** Opening TEXT SHOWN block **
/rust/registry/src/index.crates.io-1949cf8c6b5b557f/icu_segmenter-1.5.0/src/sentence.rs

Source
// This file is part of ICU4X. For terms of use, please see the file
// called LICENSE at the top level of the ICU4X source tree
// (online at: https://github.com/unicode-org/icu4x/blob/main/LICENSE ).

use alloc::vec::Vec;
use icu_provider::prelude::*;

use crate::indices::{Latin1Indices, Utf16Indices};
use crate::iterator_helpers::derive_usize_iterator_with_type;
use crate::rule_segmenter::*;
use crate::{provider::*, SegmenterError};
use utf8_iter::Utf8CharIndices;

/// Implements the [`Iterator`] trait over the sentence boundaries of the given string.
///
/// Lifetimes:
///
/// - `'l` = lifetime of the segmenter object from which this iterator was created
/// - `'s` = lifetime of the string being segmented
///
/// The [`Iterator::Item`] is an [`usize`] representing index of a code unit
/// _after_ the boundary (for a boundary at the end of text, this index is the length
/// of the [`str`] or array of code units).
** Closing TEXT SHOWN block **
** Opening DATA SHOWN block **
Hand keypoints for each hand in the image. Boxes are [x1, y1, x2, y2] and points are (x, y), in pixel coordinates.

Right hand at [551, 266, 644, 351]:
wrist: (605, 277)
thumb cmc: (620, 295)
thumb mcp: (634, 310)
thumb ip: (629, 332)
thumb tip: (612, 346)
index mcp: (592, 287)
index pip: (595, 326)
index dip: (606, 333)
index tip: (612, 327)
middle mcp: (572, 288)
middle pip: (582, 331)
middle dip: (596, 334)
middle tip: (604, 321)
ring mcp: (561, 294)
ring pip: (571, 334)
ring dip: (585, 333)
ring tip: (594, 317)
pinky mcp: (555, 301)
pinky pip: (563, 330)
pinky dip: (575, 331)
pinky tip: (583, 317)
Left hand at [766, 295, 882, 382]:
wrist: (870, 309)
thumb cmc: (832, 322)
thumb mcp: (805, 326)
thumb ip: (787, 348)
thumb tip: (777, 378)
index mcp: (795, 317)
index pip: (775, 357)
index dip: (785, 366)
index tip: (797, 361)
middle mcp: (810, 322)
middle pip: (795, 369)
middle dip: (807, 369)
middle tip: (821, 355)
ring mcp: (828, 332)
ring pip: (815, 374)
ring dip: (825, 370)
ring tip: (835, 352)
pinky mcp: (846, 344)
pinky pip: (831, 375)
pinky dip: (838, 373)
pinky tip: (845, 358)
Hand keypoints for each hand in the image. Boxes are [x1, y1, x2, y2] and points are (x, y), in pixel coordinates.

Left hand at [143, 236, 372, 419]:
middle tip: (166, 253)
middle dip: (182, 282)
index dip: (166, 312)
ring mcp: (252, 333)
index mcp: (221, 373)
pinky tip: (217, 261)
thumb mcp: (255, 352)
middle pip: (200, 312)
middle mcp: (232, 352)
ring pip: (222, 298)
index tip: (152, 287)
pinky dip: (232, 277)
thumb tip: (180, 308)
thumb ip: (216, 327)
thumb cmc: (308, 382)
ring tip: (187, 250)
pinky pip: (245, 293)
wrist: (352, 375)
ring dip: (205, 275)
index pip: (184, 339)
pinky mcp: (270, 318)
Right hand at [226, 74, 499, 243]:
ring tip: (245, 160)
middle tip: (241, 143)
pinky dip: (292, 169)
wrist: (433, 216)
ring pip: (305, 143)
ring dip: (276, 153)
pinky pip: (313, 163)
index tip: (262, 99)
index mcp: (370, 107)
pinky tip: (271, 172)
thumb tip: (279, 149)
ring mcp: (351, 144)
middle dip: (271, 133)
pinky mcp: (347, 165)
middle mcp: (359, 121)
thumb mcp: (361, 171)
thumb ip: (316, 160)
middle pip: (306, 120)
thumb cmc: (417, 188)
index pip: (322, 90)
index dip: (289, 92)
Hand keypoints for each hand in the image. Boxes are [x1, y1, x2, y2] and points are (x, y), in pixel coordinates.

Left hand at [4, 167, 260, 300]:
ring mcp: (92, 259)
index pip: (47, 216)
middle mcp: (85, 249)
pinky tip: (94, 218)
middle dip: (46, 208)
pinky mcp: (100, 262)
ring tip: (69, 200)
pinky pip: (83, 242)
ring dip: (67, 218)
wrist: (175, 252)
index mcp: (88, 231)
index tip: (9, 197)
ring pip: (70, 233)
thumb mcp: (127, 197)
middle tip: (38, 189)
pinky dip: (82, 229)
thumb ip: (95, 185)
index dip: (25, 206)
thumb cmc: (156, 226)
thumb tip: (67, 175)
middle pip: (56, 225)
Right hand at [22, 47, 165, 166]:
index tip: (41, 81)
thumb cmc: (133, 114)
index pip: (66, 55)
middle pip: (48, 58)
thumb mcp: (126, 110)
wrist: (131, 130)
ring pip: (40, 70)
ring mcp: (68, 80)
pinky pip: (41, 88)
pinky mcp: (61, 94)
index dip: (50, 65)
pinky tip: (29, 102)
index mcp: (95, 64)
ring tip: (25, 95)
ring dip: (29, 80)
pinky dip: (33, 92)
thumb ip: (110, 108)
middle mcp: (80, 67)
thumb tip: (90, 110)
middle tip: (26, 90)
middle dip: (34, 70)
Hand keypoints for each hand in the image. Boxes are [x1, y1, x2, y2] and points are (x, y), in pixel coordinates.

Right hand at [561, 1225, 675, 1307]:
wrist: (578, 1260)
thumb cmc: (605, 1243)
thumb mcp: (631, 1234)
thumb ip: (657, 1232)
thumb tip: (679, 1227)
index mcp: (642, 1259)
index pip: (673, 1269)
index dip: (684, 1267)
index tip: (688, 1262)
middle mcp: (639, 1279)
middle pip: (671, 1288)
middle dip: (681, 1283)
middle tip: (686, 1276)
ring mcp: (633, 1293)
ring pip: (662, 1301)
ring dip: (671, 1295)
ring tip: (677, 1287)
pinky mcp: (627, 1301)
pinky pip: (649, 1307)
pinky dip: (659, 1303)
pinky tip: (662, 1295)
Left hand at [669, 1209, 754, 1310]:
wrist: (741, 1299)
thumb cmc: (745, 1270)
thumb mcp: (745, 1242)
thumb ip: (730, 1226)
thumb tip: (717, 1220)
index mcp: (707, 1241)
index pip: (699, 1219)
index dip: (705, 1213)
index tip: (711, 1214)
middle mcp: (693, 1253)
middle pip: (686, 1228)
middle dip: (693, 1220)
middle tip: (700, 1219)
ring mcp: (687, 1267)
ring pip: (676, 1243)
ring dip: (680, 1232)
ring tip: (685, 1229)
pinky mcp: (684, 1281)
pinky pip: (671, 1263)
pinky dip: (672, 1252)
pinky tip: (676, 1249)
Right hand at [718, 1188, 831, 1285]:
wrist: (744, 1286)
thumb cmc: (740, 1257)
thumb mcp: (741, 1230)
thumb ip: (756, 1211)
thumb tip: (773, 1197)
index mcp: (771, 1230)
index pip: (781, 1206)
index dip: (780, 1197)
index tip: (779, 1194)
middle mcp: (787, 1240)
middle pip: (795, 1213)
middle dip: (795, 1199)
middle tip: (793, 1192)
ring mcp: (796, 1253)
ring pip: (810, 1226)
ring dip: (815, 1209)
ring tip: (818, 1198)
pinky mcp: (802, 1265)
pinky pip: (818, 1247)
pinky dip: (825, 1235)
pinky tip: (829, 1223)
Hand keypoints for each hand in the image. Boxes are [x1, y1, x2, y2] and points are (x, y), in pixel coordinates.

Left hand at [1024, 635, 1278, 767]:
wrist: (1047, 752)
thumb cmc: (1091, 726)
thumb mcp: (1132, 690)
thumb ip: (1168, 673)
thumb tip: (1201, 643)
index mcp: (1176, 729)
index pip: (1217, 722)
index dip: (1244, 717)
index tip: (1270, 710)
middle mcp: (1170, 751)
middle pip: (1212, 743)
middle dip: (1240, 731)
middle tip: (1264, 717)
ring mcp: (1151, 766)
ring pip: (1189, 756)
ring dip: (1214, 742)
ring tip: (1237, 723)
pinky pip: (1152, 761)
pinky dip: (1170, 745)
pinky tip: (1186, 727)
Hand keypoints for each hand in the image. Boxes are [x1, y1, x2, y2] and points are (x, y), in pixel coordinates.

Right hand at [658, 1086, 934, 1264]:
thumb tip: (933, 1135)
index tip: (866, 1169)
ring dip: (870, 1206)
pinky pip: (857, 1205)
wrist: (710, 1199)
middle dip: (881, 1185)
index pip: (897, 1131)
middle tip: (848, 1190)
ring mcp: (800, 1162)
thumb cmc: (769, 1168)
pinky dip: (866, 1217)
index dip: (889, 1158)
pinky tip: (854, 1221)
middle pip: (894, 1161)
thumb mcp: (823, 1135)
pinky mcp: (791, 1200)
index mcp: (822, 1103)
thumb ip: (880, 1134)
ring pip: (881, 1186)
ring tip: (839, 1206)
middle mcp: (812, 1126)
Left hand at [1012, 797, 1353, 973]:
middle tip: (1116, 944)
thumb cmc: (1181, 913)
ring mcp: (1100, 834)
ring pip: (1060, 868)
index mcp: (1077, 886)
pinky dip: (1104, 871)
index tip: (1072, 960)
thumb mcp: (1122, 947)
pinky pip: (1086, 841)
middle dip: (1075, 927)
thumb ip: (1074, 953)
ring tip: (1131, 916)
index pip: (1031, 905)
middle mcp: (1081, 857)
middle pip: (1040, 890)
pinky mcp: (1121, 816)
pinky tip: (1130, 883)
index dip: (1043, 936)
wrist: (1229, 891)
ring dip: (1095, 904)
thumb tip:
** Closing DATA SHOWN block **
_TASK ITEM_
Return everything in the sentence segmenter source above, from "use alloc::vec::Vec;" down to "the given string.", copied word for word.

_ANSWER BOX_
use alloc::vec::Vec;
use icu_provider::prelude::*;

use crate::indices::{Latin1Indices, Utf16Indices};
use crate::iterator_helpers::derive_usize_iterator_with_type;
use crate::rule_segmenter::*;
use crate::{provider::*, SegmenterError};
use utf8_iter::Utf8CharIndices;

/// Implements the [`Iterator`] trait over the sentence boundaries of the given string.